Write out the records that appear below, verbatim and complete, but without pictures.

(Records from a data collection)

>>>

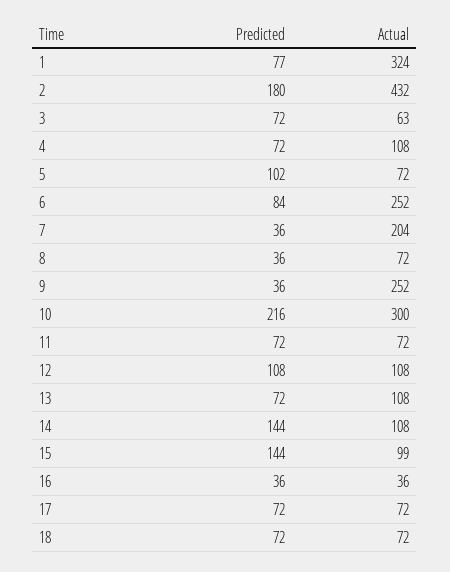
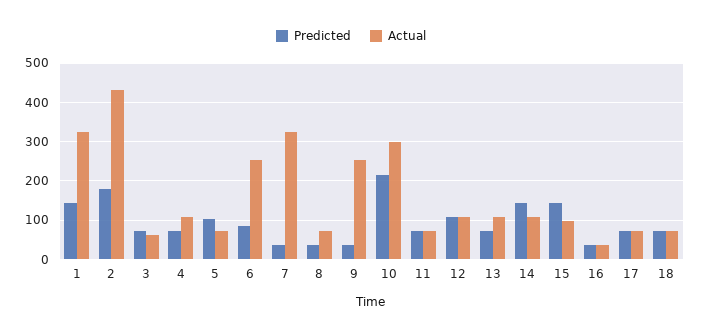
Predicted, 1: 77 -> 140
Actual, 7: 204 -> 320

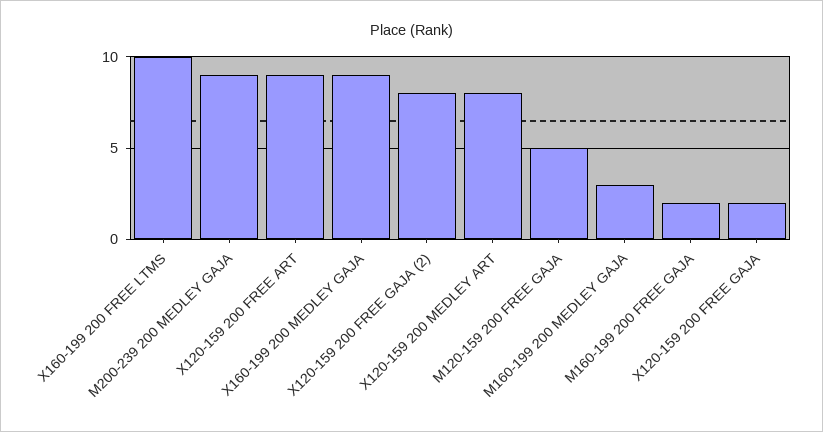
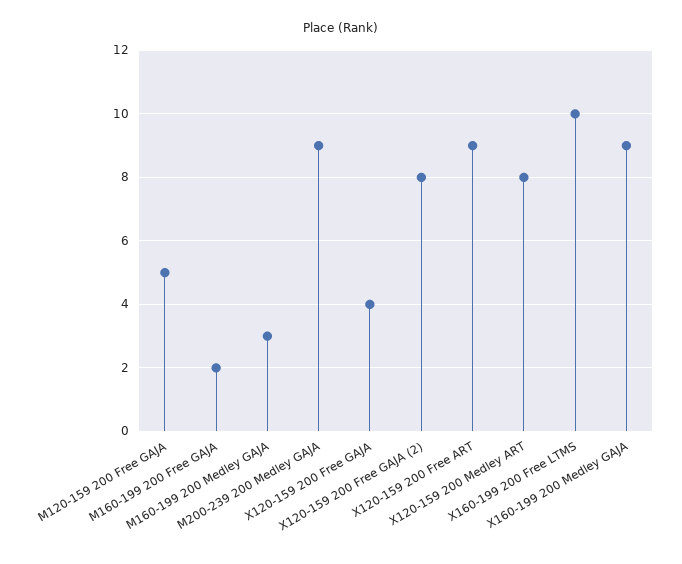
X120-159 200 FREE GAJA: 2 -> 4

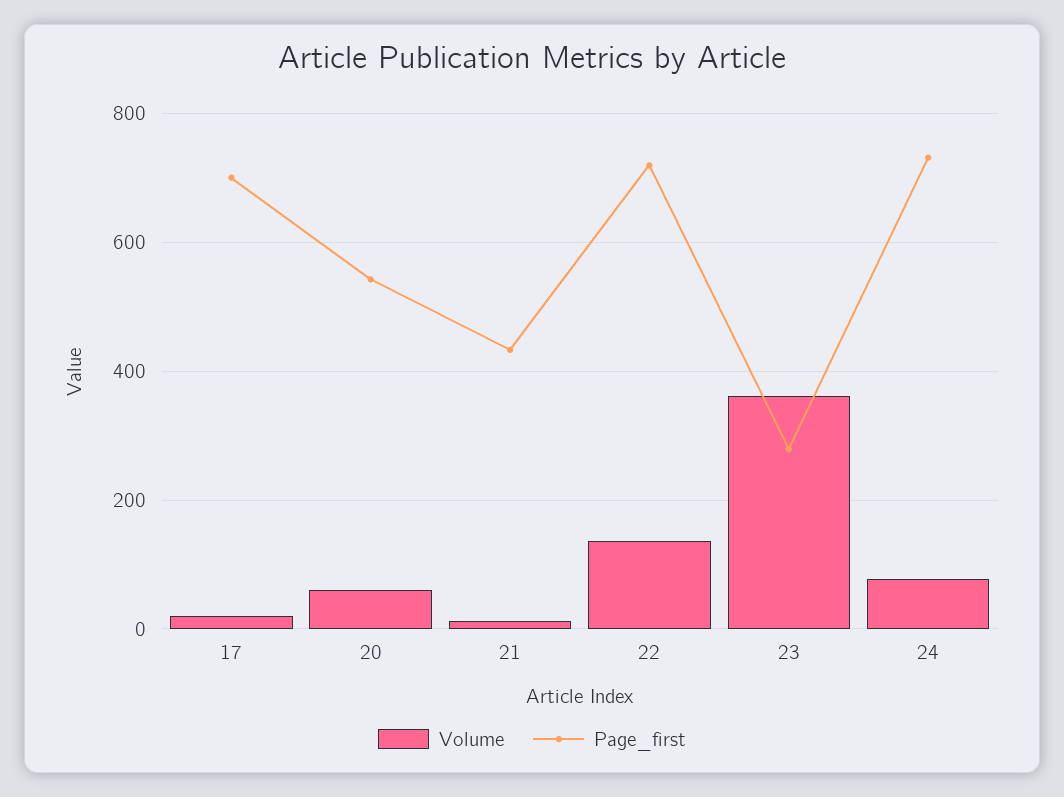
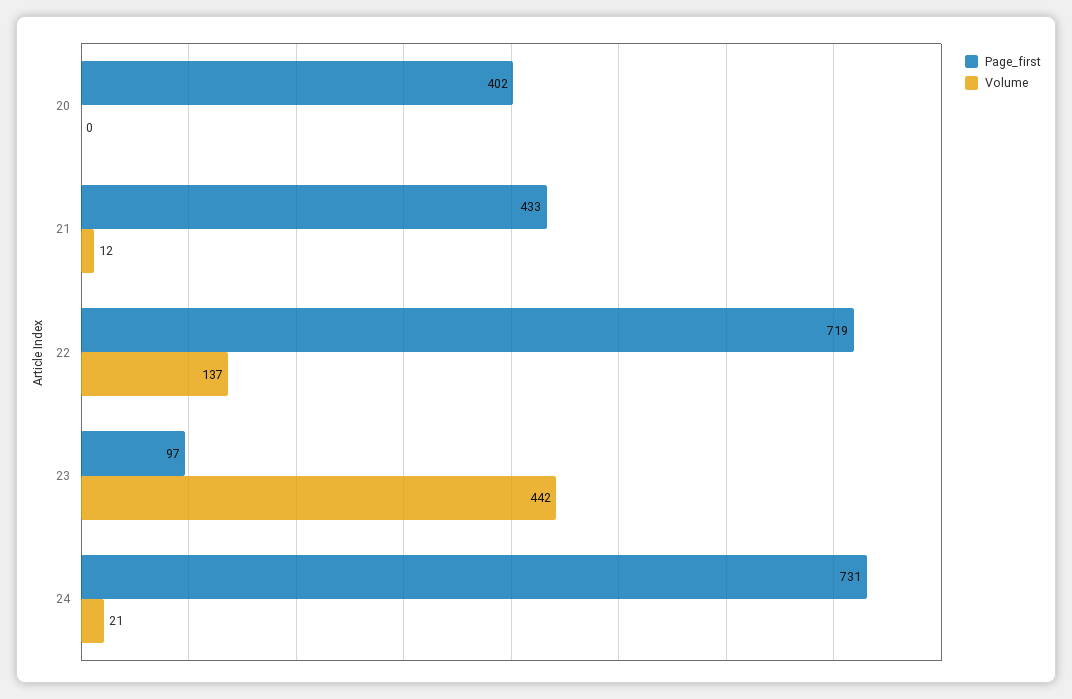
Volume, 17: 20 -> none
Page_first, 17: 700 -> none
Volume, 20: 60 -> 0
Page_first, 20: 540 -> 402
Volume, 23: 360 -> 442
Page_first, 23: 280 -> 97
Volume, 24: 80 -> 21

<<<

- Final answer
Predicted, 1: 77 -> 140
Actual, 7: 204 -> 320

X120-159 200 FREE GAJA: 2 -> 4

Volume, 17: 20 -> none
Page_first, 17: 700 -> none
Volume, 20: 60 -> 0
Page_first, 20: 540 -> 402
Volume, 23: 360 -> 442
Page_first, 23: 280 -> 97
Volume, 24: 80 -> 21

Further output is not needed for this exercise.